Неплохо для реакции на воображаемого шеф-повара, который говорит с голосом в своей голове. Может быть, Разъяренный повар подойдет не многим, его голос (или голоса), возможно, будет услышан одним-двумя людьми. Но причина, по которой он занимает такое важное место в моей жизни, – он вносит крошечные изменения в чью-то реальность, он избавляет от некоторого смятения и разоблачает кое-какую ложь. Когда гуру всяческой ереси о питании вынуждены спорить с воображаемым поваром, они показывают, какие они на самом деле: смешные, нелепые, глупые и неправые.
Но Разъяренному повару не достучаться до всех. Ему нужна ваша помощь, чтобы вести ту же битву разными способами. Если убедить тысячу людей прокричать одно и то же разными голосами, шансы, что мы сдержим натиск диетической ереси, возрастут. Нам нужны сильные, страстные единомышленники во всех видах медиа, которые смогут охватить каждую возрастную и демографическую группу. Социальный опыт стимулирует успех дурацких диет, но социальный опыт сможет их и разрушить.
Как преподавать науку
Как это должно происходить? Возможно, науку в школе не надо представлять как список фактов. Вы ведь не преподаете искусство, просто зачитывая информацию о картине. Наука – это глубокие и интересные вещи, открытия, поиск, истины и доказательства. Наука должна учить детей сомневаться, задавать вопросы и понимать мудрость осознания собственного невежества.

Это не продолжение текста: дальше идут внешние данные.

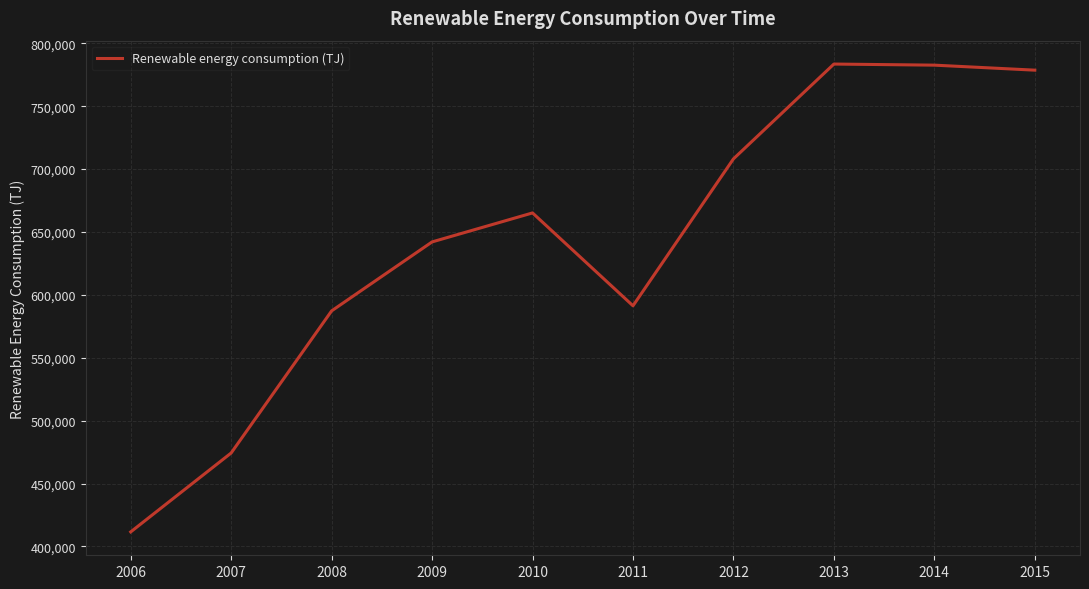

What is the greatest value displayed?

783549.1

Конечно, факты важны, но результатом преподавания науки в школе должно быть не то, что дети знают про фотосинтез, термодинамику и полупроницаемые мембраны. Надо постараться научить детей понимать, что корреляция – это не всегда причинно-следственная связь, что байки – это не доказательства, что теория – это не то, что пришло вам в голову в пабе, что интересные результаты зачастую оказываются неправильными. Научное образование должно научить нас, что такое регрессия к среднему значению и как легко она может нас одурачить. Оно должно объяснить, насколько мы тяготеем к тому, чтобы искать закономерности в случайностях, насколько мы склонны придерживаться правил, как нам нравится определенность и как наш инстинктивный мозг направляет множество из принимаемых нами решений. Оно должно сформировать взрослых, которые достаточно умны, чтобы видеть, как их перспективы ограничивают, понимать, что их могут дурачить. Нас должны учить думать и учить тому, как думать. Наука должна тратить больше времени на объяснения, как наш мозг может заманить нас в дебри ложных убеждений, рассказывать, как научный метод с этим справляется и меняет мир.

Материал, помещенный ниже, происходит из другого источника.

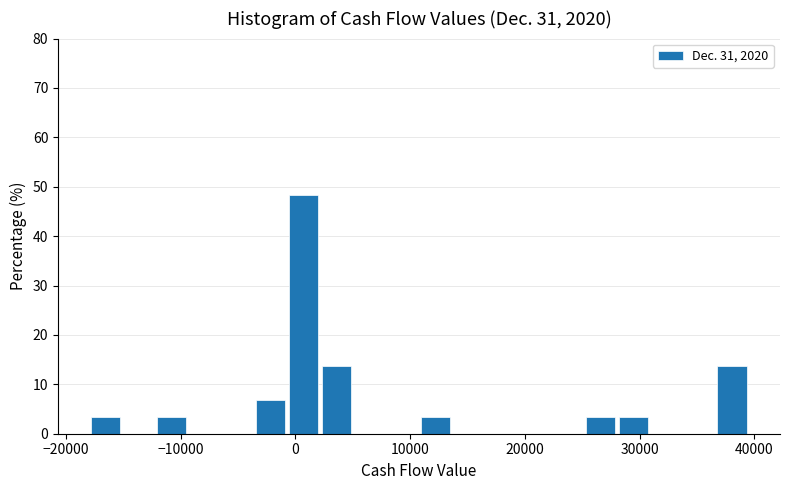

Around what value on the x-axis is the tallest bar? Give the approximate position of its centre, as read against the axis.

1000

Факты, установленные наукой, всегда будут меняться, порой фундаментально, но то, как она работает, принципы, делающие ее неизменной и величайшей силой прогресса, останутся прежними. Если преподавать это хорошо, знания и навыки останутся с нами на всю жизнь и сделают нас сильнее. Если мы правильно их поймем, появятся новые голоса. Будет много умных, красноречивых людей, которые знают, как распознать шарлатанов при первом же их появлении. Голоса этих людей будут сильнее, они убедят своих друзей, они будут настолько убедительны, что любой шарлатан вызовет сомнения.
Если в любое научное образование будет заложено понимание доказательств, если желание задавать вопросы и сомневаться будут прививать в школе, если можно будет говорить о том, что понимание пробелов в собственных знаниях – это и есть истинная мера ума, тогда, возможно, ересь не одержит над нами верх. Вместе мы зажжем яркий свет, и крысы псевдонауки разбегутся, чтобы спрятаться во тьме.